I just got a good book on KG-200 and it has some great pics of captured Allied aircraft in German paint schemes.


----------



## jrk (Sep 1, 2005)

i bet that,ll be an interesting read daig


----------



## evangilder (Sep 2, 2005)

A good one for captured aircraft also is Strangers in a Strange Land. Some of the stories are a little incorrect, but the pictures are great. They also show the reclamation yards where they stored the pieces.


----------



## DerAdlerIstGelandet (Sep 3, 2005)

That would be interesting.


----------



## jrk (Sep 5, 2005)

very interesting.anything to do with aircraft is interesting to me.


----------



## DerAdlerIstGelandet (Sep 5, 2005)

Agreed.
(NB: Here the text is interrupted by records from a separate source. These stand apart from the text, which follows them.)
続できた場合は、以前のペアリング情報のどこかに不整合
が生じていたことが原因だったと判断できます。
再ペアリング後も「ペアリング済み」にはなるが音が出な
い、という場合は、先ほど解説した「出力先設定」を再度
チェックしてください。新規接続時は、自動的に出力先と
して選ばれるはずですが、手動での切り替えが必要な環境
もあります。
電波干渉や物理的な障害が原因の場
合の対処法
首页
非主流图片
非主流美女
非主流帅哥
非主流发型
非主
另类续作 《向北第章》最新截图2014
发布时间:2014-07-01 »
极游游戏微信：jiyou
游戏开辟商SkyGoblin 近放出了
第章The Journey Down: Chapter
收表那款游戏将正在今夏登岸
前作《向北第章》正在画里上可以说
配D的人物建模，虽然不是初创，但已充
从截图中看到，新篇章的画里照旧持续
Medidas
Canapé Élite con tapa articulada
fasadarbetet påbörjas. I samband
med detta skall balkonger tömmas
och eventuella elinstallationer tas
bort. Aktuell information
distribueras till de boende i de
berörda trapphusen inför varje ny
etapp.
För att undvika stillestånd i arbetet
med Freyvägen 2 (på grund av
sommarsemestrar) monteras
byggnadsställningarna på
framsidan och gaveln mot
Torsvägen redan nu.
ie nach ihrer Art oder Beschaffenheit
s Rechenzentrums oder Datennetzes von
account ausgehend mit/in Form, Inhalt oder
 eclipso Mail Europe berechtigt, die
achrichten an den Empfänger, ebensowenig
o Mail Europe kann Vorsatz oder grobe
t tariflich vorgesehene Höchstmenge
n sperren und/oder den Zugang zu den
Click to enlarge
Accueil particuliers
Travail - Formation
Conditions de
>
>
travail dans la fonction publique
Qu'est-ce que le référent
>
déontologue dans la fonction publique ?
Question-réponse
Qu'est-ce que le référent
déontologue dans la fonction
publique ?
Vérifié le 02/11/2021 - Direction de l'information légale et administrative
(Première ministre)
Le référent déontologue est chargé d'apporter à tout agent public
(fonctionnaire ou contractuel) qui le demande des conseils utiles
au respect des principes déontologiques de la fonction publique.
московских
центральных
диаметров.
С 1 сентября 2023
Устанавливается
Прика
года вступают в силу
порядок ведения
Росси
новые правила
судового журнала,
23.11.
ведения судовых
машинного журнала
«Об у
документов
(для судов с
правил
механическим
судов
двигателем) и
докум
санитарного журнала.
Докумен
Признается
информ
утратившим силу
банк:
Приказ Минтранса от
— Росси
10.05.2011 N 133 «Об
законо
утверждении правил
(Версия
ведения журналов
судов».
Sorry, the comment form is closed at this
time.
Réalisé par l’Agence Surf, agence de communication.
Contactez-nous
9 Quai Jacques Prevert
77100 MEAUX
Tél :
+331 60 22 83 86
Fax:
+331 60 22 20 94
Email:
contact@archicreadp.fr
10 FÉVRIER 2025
I like reading the stuff though that is more obscure like stuff like this rather than "This was the Hurricane, it had a top speed of....."


----------



## cheddar cheese (Sep 5, 2005)

Yeah obscurity is interesting. Its why I like the RA.


----------



## DerAdlerIstGelandet (Sep 5, 2005)

Agreed


----------



## HealzDevo (Nov 5, 2006)

Interesting. Any more to show us? I used to know a website with a lot of captured German equipment and it also featured some that the Allies had captured such as Me-109 in British Airforce colours. I think that was shown from memory captured in the Battle of Britain.


----------



## R-2800 (Nov 6, 2006)

I have a great book it's called strangers in a strange land by squdron/signal publications it follows the story of Allied planes from when they were shot down to when they used them in the luftwaffe or recycled them


----------



## Joe2 (Nov 9, 2006)

Its not got much to do with aircraft as a such, but the amount of pictures you see of Matilda IIs in german colours and the amount of russian tanks in Finnish colours is amazing


----------



## ndicki (Nov 14, 2006)

DerAdlerIstGelandet said:


> I just got a good book on KG-200 and it has some great pics of captured Allied aircraft in German paint schemes.



Adler, if you could scan me a couple of (decent) pics of Dornier Do200s, I'd be grateful!


----------



## DerAdlerIstGelandet (Nov 14, 2006)

Sure I can scan some pics of some captured B-17s. What kind of pics are you looking for. There are plenty in this book and I dont want to scan all of them.


----------



## HealzDevo (Nov 26, 2006)

I will need to go looking to try to remember the site that some of mine came from... I can't remember. Too long ago.


----------